Retrieval, Incubation, and Interpretation of Results
Once the autoclave cycle is complete, the items must be allowed to cool before the biological indicator is retrieved. Immediate handling of the items or the BI can pose a burn risk and may affect the integrity of the indicator. The processed test BI and the unprocessed control BI are then transferred for incubation, which allows any surviving spores to grow. For G. stearothermophilus, the required incubation temperature is maintained between 55°C and 60°C, which is optimal for the thermophilic organism.
The incubation time can vary depending on the product, ranging from rapid-read systems that provide results in 20 minutes to traditional systems requiring 24 to 48 hours for a definitive result. The growth medium within the BI is checked for signs of spore germination and growth. Self-contained BIs often use a pH-sensitive color indicator in the medium, which changes color if the growing bacteria produce acid. A successful sterilization cycle is confirmed if the test BI shows no evidence of growth, meaning the medium remains the original color and is not turbid.
The control BI must demonstrate growth, typically indicated by a color change or cloudiness, confirming the spores were viable under incubation conditions. A sterilization failure is indicated if the test BI shows the same signs of growth as the control (e.g., a color change from purple to yellow), signifying that spores survived the cycle. This interpretation provides the final assurance of sterility.

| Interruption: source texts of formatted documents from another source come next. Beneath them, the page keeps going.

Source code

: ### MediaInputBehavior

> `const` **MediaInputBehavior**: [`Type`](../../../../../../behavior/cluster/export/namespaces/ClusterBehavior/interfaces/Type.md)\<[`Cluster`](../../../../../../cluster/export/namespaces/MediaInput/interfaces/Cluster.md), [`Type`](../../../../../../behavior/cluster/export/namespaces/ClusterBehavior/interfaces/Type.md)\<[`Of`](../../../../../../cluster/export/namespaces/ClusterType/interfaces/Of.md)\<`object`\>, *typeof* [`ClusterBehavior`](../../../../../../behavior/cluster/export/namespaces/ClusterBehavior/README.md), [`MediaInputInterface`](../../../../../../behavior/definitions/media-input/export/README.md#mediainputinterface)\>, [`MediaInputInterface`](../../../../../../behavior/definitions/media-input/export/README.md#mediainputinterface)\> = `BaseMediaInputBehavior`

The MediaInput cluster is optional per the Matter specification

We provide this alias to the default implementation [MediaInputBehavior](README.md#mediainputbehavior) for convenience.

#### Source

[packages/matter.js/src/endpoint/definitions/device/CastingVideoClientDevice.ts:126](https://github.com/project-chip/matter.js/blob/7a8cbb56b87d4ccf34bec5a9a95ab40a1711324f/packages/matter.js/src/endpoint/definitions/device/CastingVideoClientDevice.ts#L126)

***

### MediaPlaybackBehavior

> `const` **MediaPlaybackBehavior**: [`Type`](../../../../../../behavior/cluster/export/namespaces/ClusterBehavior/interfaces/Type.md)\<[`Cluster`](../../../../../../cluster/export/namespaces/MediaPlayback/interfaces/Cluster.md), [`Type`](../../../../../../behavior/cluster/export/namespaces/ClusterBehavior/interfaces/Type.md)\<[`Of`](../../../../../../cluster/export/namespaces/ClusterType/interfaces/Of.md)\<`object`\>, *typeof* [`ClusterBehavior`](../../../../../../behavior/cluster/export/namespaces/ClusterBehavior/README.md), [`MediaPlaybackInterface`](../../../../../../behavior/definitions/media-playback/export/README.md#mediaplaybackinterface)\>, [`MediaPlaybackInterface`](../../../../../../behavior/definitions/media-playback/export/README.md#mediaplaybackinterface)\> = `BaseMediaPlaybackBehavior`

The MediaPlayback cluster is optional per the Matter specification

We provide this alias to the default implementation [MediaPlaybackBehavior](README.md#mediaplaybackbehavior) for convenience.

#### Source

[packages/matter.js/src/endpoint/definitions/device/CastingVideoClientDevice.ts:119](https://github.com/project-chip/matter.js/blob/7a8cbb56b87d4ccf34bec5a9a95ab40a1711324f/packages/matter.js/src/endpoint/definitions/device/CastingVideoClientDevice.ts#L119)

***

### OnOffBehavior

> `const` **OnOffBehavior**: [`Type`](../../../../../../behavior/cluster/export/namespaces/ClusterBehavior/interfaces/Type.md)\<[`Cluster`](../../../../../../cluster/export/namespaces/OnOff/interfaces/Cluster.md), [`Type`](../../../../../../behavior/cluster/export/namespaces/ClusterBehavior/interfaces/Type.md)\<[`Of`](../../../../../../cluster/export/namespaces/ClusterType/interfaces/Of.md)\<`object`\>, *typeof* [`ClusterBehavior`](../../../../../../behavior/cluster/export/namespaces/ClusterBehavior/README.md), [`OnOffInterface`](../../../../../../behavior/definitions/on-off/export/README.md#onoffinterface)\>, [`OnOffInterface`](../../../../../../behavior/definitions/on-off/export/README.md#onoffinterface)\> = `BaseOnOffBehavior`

Troubleshooting Failed Sterilization Cycles
Upon confirmation of a biological indicator failure—where the test BI shows microbial growth—immediate action is necessary to prevent the release of non-sterile materials. The entire load associated with the failed cycle must be immediately quarantined and recalled if any items were already distributed. The first investigative step involves retesting the autoclave using a new BI to determine if the failure was an isolated incident or a recurring problem. If the subsequent retest also indicates a failure, the autoclave must be promptly removed from service until a maintenance technician can address the underlying issue.
Common reasons for sterilization failure often relate to operational errors or mechanical deficiencies. Overloading the chamber, which prevents proper steam circulation and penetration, is a frequent cause. Insufficient steam quality, such as an excessive amount of non-condensable gases or superheated steam, can also compromise the process by failing to transfer the required latent heat. Other issues include mechanical malfunctions, such as clogged filters, faulty temperature sensors, or problems with the chamber door’s seal, all of which compromise the precise conditions required for microbial inactivation.